Exercise goal | From the records below, pull each line that has "maximum".

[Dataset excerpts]
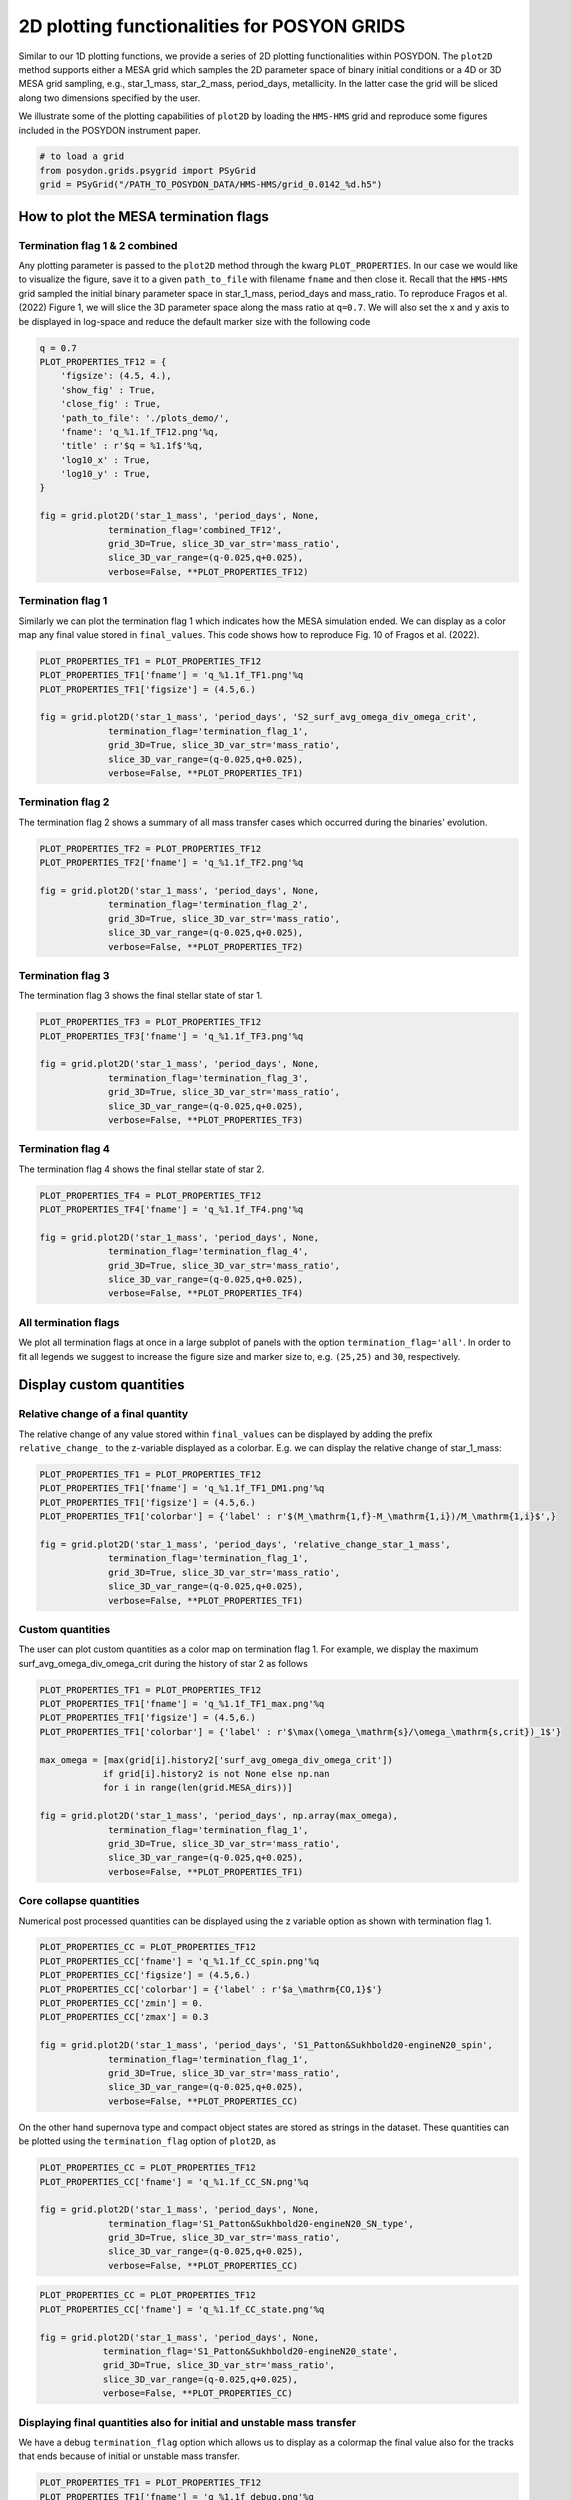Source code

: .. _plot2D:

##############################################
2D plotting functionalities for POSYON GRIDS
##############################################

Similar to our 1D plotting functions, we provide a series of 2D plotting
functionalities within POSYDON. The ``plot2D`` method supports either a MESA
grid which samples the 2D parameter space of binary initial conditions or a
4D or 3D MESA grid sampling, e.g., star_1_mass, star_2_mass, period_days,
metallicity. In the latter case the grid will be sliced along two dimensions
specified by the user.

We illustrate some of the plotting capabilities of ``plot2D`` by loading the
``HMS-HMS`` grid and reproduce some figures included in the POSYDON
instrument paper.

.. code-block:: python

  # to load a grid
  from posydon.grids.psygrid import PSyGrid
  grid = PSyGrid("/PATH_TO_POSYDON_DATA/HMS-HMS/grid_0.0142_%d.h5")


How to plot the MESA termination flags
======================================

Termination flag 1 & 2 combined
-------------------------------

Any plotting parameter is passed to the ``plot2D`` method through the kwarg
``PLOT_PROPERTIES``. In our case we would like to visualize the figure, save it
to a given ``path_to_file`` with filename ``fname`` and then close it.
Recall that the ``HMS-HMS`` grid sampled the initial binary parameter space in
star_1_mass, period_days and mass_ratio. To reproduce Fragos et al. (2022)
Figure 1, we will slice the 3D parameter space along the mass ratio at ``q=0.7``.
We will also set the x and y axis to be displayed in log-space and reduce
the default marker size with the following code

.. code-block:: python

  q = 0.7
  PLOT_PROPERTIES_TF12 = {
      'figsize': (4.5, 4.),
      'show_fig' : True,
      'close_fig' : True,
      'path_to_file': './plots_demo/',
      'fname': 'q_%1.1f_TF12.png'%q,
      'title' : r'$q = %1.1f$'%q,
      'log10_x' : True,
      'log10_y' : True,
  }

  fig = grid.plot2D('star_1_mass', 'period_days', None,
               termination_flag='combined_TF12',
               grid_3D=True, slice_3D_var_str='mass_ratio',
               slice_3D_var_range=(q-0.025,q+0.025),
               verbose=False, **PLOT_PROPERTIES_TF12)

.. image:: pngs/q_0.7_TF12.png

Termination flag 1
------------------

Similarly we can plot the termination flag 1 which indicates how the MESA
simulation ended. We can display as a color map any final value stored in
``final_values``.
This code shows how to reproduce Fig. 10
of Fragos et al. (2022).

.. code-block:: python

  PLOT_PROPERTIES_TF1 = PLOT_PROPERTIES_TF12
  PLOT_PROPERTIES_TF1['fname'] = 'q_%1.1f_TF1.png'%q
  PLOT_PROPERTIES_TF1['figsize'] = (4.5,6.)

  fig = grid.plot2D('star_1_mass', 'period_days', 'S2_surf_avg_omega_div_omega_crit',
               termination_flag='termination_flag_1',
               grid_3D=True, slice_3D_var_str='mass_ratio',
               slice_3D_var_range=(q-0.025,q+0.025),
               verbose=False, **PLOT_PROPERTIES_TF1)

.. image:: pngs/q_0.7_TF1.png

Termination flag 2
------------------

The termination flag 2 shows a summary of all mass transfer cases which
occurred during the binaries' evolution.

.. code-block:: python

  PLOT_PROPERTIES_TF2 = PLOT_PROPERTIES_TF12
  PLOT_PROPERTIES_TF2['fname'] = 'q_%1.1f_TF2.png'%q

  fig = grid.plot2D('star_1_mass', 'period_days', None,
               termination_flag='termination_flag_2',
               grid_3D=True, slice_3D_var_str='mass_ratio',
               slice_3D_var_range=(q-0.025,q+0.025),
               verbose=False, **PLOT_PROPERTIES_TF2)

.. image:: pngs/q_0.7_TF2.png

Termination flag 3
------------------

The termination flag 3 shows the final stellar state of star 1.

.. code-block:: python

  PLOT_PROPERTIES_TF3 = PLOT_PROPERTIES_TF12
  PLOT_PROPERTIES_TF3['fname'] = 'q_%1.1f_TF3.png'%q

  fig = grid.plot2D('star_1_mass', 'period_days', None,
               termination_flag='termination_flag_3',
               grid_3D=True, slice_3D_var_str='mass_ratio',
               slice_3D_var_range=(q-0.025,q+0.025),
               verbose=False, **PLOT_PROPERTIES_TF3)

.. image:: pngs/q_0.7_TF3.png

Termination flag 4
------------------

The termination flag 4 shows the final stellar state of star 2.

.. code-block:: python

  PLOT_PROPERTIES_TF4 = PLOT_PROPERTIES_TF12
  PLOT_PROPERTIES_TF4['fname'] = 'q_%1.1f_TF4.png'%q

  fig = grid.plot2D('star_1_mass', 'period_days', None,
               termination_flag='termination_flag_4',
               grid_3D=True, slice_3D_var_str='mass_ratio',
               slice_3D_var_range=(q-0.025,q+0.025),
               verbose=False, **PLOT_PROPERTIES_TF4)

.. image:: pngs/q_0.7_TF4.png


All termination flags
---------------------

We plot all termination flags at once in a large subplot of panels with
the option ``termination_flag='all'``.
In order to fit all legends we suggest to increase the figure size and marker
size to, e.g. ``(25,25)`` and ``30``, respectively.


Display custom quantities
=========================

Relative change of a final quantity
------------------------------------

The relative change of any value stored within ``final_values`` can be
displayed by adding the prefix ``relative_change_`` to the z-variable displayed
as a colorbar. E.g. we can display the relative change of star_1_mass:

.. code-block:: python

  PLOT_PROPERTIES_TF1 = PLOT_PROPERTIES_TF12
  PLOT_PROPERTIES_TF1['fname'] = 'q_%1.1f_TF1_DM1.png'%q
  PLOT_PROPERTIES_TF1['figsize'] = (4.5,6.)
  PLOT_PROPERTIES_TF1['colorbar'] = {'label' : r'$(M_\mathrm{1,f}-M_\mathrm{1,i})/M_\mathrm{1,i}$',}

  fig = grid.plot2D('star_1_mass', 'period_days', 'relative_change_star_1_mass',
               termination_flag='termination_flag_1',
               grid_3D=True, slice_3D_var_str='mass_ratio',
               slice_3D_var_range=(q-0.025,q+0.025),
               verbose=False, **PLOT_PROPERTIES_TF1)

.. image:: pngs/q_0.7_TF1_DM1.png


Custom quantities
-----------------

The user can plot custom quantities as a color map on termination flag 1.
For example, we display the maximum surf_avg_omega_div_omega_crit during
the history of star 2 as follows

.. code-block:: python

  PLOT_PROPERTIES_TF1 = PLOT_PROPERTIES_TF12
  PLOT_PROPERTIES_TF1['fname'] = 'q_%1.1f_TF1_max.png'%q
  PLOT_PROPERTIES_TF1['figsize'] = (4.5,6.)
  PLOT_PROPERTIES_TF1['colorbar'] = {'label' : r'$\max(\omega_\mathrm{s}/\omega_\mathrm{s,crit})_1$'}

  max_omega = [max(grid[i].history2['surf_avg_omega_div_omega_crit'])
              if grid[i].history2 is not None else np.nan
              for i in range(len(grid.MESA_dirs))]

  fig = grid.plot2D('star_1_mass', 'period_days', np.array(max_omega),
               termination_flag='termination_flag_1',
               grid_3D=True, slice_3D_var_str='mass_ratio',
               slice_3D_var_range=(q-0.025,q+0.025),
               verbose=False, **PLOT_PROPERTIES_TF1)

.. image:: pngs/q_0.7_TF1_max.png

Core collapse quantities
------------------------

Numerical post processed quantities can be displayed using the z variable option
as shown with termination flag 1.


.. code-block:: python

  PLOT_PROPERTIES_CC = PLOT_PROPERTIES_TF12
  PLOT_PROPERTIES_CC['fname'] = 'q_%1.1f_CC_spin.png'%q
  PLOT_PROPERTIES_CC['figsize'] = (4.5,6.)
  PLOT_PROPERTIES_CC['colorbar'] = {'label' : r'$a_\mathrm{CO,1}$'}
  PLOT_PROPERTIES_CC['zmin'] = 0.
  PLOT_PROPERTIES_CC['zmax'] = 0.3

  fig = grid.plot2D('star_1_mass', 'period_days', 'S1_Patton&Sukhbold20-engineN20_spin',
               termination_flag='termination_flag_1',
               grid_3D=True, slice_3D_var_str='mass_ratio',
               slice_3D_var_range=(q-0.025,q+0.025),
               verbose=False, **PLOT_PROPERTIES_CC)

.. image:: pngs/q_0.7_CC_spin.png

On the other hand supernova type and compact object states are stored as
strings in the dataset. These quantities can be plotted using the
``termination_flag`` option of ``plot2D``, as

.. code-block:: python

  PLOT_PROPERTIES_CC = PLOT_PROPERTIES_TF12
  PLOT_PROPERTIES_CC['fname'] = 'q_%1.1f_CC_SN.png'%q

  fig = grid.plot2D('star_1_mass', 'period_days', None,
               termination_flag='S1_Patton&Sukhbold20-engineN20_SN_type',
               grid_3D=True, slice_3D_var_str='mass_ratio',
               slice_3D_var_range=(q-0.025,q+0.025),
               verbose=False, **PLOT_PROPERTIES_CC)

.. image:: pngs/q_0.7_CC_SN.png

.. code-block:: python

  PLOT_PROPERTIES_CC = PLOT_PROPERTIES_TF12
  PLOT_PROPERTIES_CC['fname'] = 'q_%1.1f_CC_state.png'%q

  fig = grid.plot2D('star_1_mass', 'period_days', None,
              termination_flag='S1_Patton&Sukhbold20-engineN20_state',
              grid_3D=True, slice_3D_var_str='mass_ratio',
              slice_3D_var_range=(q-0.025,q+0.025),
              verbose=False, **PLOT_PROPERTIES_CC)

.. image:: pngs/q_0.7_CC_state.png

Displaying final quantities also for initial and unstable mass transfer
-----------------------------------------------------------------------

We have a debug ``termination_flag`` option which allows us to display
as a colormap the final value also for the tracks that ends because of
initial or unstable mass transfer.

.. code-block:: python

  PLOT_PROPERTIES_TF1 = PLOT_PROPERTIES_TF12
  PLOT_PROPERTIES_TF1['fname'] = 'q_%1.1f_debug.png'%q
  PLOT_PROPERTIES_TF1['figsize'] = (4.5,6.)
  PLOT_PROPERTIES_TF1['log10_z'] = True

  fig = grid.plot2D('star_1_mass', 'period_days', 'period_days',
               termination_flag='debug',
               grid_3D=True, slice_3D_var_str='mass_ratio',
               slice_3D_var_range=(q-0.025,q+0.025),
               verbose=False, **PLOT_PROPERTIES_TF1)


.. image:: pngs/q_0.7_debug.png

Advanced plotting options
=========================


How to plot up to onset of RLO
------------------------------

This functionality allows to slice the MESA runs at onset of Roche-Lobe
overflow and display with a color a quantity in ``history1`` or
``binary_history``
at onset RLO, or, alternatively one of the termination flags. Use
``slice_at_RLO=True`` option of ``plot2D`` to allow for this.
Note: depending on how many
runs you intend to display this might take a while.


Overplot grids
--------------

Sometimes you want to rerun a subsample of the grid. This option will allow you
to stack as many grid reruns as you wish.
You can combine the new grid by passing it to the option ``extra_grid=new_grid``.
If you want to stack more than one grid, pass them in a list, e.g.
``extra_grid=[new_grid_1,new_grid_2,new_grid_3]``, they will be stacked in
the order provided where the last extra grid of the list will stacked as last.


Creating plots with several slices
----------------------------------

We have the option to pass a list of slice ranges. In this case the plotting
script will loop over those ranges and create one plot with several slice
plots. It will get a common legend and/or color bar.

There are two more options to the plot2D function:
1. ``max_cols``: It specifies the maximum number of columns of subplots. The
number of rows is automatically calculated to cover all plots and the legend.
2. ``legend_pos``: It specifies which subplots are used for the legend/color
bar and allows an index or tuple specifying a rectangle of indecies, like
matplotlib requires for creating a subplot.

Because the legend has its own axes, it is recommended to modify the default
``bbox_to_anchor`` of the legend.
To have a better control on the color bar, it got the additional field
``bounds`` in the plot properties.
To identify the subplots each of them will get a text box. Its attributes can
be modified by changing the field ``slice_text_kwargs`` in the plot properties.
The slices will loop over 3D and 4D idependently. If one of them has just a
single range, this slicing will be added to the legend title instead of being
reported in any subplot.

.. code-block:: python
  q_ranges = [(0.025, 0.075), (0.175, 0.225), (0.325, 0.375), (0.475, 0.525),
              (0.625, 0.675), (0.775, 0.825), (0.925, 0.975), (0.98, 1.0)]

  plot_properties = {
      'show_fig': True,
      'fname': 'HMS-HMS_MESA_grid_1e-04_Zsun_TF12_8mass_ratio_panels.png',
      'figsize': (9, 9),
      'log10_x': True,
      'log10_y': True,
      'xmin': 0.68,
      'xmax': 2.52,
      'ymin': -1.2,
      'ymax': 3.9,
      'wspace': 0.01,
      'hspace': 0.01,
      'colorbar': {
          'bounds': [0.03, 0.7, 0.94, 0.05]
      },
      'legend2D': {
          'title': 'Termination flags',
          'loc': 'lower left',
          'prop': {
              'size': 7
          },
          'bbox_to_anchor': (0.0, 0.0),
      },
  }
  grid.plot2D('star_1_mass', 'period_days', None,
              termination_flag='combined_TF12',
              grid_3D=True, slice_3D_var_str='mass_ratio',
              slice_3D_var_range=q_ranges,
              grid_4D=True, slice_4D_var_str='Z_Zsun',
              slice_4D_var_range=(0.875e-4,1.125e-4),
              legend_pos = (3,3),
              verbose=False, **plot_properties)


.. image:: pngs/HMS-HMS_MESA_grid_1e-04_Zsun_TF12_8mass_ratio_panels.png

Answer |
For example, we display the maximum surf_avg_omega_div_omega_crit during
1. ``max_cols``: It specifies the maximum number of columns of subplots. The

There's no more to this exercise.